251 So. 2d 715 | Fla. Dist. Ct. App. | 1971
This appeal by the City of Miami Beach presents a question as to the validity of a judgment against the City. Essentially the point raised is one of procedure. It arose in the following manner: (1) A judgment for attorney’s fees supplemental to a proceeding in eminent domain was entered in favor of the appellees against the City. (2) The City appealed judgment without supersedeas bond. (3) The judgment was affirmed. (4) Appellees demanded interest on the judgment from the date of the judgment to the proposed payment thereof. (5) Appellant tendered the amount of the judgment and the payment was accepted. (6) Appellees filed in the completed eminent domain proceeding a motion “to determine liability of petitioner for interest on judgment for attorney’s fees and costs.” (7) The “motion to determine” was heard over the objection of the City that the procedure was improper. (8) The trial judge entered an additional judgment in the cause for the amount of interest that he determined was due on the original judgment for attorney’s fees.

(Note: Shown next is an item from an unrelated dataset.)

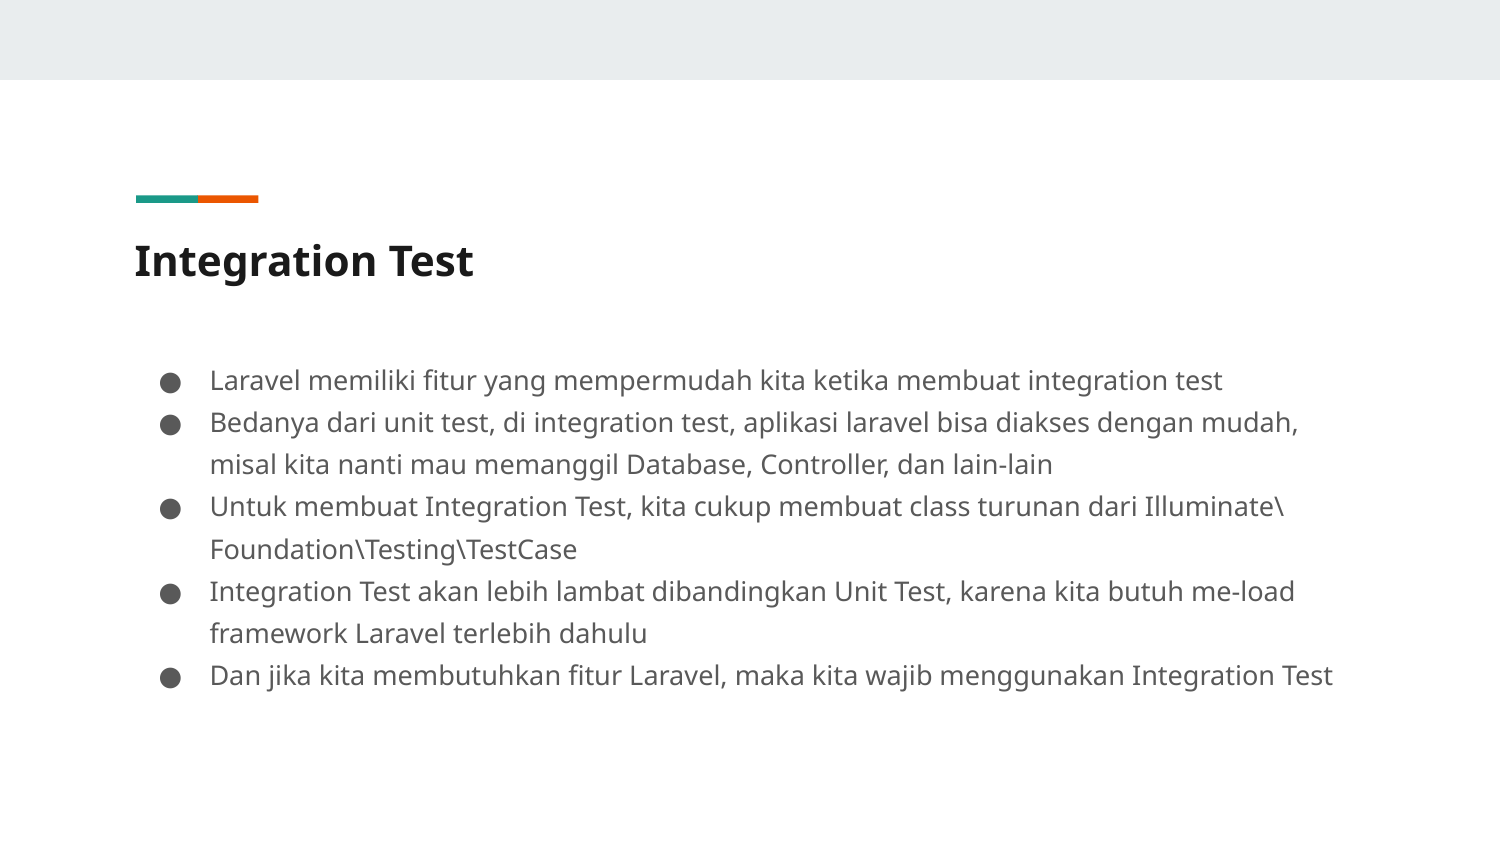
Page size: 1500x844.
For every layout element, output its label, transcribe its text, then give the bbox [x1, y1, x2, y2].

list Laravel memiliki fitur yang mempermudah kita ketika membuat integration test Bedanya dari unit test, di integration test, aplikasi laravel bisa diakses dengan mudah, misal kita nanti mau memanggil Database, Controller, dan lain-lain Untuk membuat Integration Test, kita cukup membuat class turunan dari Illuminate\Foundation\Testing\TestCase Integration Test akan lebih lambat dibandingkan Unit Test, karena kita butuh me-load framework Laravel terlebih dahulu Dan jika kita membutuhkan fitur Laravel, maka kita wajib menggunakan Integration Test [119, 341, 1381, 712]
title Integration Test [119, 216, 1381, 305]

We hold that the trial judge was without authority to enter a second judgment in the cause upon appellees’ motion “to determine liability.” After the appeal of a judgment and its affirmance by an appellate court, the trial court is without authority to take any further action in the cause other than to carry out the mandate of the appellate court. Berger v. Leposky, Fla.1958, 103 So.2d 628; Klein v. Newburger, Loeb & Co., Fla.App.1963, 153 So.2d 344; King v. L & L Investors, Inc., Fla.App.1962, 136 So.2d 671. It may not amend such a judgment.
As pointed out by the appellees, the court always has jurisdiction to supervise the enforcement of its own judgments. Cf. Superior Uniforms, Inc. v. Brown, Fla.
The judgment appealed is reversed.
Reversed.
. There is no claim or ground alleged under RCP 1.540.